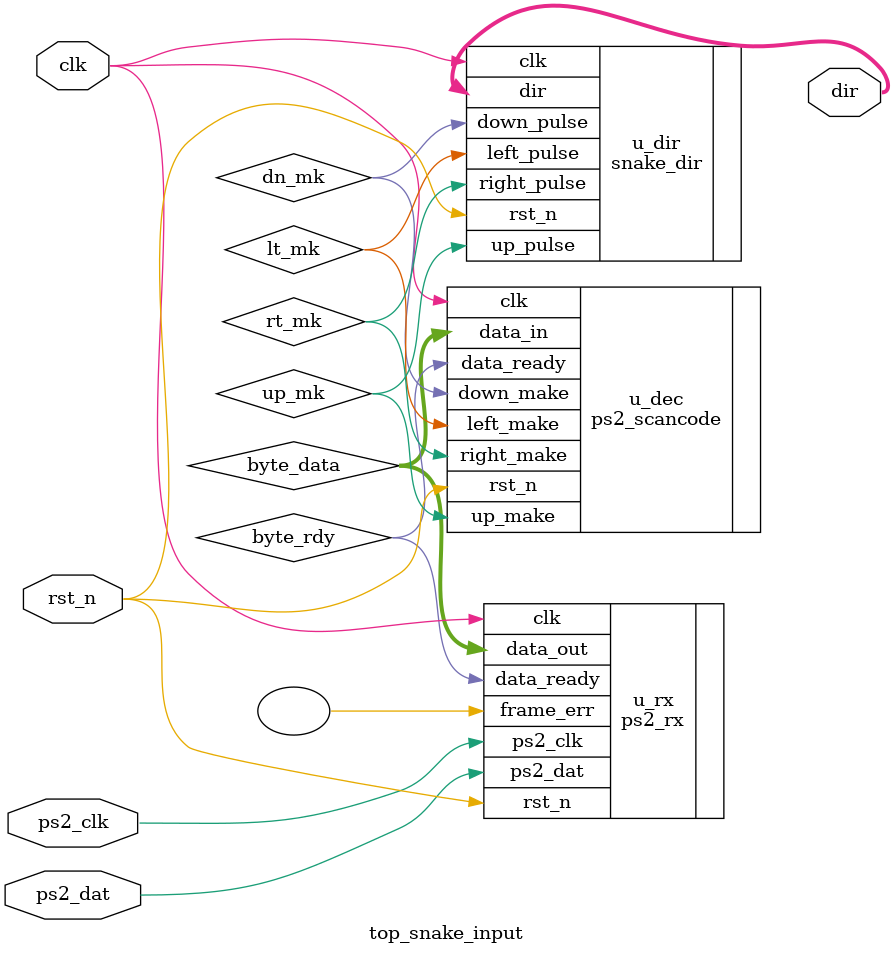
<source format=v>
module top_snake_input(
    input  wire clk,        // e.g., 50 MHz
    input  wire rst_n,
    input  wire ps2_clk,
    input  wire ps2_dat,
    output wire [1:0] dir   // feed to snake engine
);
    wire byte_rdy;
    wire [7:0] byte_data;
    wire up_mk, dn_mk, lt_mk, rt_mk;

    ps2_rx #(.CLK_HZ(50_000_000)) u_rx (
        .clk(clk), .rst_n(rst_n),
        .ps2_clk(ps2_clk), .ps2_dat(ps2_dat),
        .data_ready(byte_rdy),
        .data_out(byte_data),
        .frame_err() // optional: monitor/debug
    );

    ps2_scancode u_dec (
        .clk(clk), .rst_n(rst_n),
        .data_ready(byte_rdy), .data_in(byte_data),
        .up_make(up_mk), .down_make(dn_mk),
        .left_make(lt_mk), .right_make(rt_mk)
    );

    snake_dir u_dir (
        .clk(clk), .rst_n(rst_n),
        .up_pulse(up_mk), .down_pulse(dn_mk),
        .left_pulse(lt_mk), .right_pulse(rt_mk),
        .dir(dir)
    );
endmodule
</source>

▬▬▬▬▬▬

The whole listing above, minus its pictures, is what you should write out word for word.

SOLUTION TO THE PROBLEM.
<source format=v>
module top_snake_input(
    input  wire clk,        // e.g., 50 MHz
    input  wire rst_n,
    input  wire ps2_clk,
    input  wire ps2_dat,
    output wire [1:0] dir   // feed to snake engine
);
    wire byte_rdy;
    wire [7:0] byte_data;
    wire up_mk, dn_mk, lt_mk, rt_mk;

    ps2_rx #(.CLK_HZ(50_000_000)) u_rx (
        .clk(clk), .rst_n(rst_n),
        .ps2_clk(ps2_clk), .ps2_dat(ps2_dat),
        .data_ready(byte_rdy),
        .data_out(byte_data),
        .frame_err() // optional: monitor/debug
    );

    ps2_scancode u_dec (
        .clk(clk), .rst_n(rst_n),
        .data_ready(byte_rdy), .data_in(byte_data),
        .up_make(up_mk), .down_make(dn_mk),
        .left_make(lt_mk), .right_make(rt_mk)
    );

    snake_dir u_dir (
        .clk(clk), .rst_n(rst_n),
        .up_pulse(up_mk), .down_pulse(dn_mk),
        .left_pulse(lt_mk), .right_pulse(rt_mk),
        .dir(dir)
    );
endmodule
</source>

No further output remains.